Simultaneous with the overthrow of the Shah by Islamic militants, nine-year-old Shirin Amin’s life is thrown into a Kafkaesque decline, as her father Issac is jailed and tortured by Iran’s Revolutionary Guards, and her mother’s carefree and luxurious life and material trappings are both literally and figuratively torn apart. The prosperous Amin family, Jewish, yet not religious, is guilty of a crime that is unforgivable in Ayatollah-ruled Iran: they had lived a life of luxury, doing business and fraternizing with the aristocracy during the rule of the Shah, rendering them despicable and deserving of punishment in the eyes of the recently empowered Mullahs and their followers.
In The Septembers of Shiraz, Dalia Sofer has, with extraordinary skill, woven together a cast of characters replete with endearing qualities and rife with character flaws and shortcomings. It is through these characters that Sofer conveys the yearning of a people for a country that exists only in their memories of its smells, sounds, and faded photographs. Juxtaposing the experiences and reactions of the Amin family members, the reader sees the plight through the eyes of Shirin, her mother Farnaz, her imprisoned father, Issac, and her teenage brother, who has been sent to New York to study architecture. Along with the unraveling of the life of the Amin family we view the unraveling of the country of Iran.
In this powerful and timely first novel, Sofer brilliantly portrays the impact of having religious fanaticists and extremists control a country. While Sofer’s characterizations evoke great sympathy for the plight of the Amin family, she does not portray them as without fault. Indeed, as part of the privileged few under the Shah’s regime, they had enjoyed the benefits of wealth while often being oblivious to those less fortunate. Sofer’s observations about the tenous nature of our lives and our inability to anticipate our own destiny, while delivered subtly, are quite poignant.
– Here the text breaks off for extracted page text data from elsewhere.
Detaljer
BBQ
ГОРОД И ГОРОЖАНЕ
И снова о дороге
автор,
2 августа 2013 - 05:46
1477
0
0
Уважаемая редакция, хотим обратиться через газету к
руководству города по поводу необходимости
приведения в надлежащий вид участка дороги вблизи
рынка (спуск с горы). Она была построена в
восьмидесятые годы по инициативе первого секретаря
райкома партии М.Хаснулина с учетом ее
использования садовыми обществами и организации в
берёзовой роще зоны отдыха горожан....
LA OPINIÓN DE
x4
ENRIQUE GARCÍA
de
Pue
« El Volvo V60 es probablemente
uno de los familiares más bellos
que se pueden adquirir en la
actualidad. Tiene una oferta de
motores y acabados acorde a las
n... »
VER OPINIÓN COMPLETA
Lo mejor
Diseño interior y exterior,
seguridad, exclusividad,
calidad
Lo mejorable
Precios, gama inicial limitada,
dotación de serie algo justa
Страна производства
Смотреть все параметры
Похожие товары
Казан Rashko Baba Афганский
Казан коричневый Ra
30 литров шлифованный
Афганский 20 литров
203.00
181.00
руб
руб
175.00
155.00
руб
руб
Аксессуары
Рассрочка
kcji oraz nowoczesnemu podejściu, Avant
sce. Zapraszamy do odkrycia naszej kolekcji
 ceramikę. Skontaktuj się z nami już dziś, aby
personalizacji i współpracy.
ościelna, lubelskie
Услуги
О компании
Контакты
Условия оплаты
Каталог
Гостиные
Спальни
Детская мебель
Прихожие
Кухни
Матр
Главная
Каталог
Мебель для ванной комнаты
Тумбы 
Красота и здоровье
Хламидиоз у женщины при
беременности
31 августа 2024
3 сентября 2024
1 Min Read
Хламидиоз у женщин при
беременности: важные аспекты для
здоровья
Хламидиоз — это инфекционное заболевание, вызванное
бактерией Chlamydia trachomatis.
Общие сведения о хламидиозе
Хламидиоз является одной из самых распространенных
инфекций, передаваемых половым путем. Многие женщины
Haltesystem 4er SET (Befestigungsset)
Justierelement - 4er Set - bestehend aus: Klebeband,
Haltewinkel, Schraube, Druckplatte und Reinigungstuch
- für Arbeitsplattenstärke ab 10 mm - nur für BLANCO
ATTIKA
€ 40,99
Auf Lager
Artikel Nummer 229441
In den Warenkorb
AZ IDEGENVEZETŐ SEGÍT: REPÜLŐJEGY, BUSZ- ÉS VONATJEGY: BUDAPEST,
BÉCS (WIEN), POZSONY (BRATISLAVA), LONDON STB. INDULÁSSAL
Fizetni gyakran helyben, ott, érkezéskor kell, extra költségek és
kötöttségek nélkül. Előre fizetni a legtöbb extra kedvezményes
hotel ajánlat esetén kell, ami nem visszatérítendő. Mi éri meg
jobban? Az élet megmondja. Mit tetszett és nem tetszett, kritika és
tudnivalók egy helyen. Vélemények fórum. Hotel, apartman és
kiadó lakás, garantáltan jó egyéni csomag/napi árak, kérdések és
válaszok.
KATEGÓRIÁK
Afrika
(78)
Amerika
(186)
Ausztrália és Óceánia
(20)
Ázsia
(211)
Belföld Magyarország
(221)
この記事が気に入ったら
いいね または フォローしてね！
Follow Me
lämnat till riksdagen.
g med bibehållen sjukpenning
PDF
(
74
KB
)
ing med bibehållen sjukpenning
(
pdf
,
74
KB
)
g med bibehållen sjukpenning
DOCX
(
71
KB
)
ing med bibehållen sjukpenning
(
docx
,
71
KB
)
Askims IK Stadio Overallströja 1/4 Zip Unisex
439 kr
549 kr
Dalia Sofer on The Septembers of Shiraz
The most challenging thing about writing fiction is ensuring that the world you have created is engaging and cohesive, that all the narrative threads you have introduced early on are carried until the end, and that multiple layers are woven through the story without drawing attention to themselves. All of this should appear seamless to the reader.
For me writing is a release, a device through which I digest thoughts and emotions. The final product — the book — is a vessel that holds all this mishmash for me.
I find myself consistently drawn to ambiguity – in behavior, in relationships, in memory, in history, in governments, even in promises. I am also fascinated by the idea of the wheel of fortune — that life is favorable one instant and seemingly disastrous the next. I find much of my inspiration in these grey areas.
My novel is very much about loss, and everyone can relate to that on some level, regardless of age. Imprisonment is its most obvious and extreme manifestation — the man who had everything loses everything, literally overnight. But the loss is far greater than that: it’s the disappearance of a whole nation as it once was, the annihilation of a way of life. I’ve often thought of this novel as a kind of elegy to what once was.
From the Rohr Judges
Dalia Sofer’s compulsively page-turning first novel is, on the most straightforward level, an account of the travails of one Jewish family in the period after the Islamic Revolution in Iran, centered on the internment of its patriarch, the rare gem dealer Isaac Amin. But Sofer’s achievement transcends the simply political, or brutally narrative. Through its highways and byways that take us to far New York City and into the corridors of memory, the novel’s facets sparkle as brightly as the gems that lie at its heart; its hard surfaces invite us to gaze into the subtle stirrings in their depths.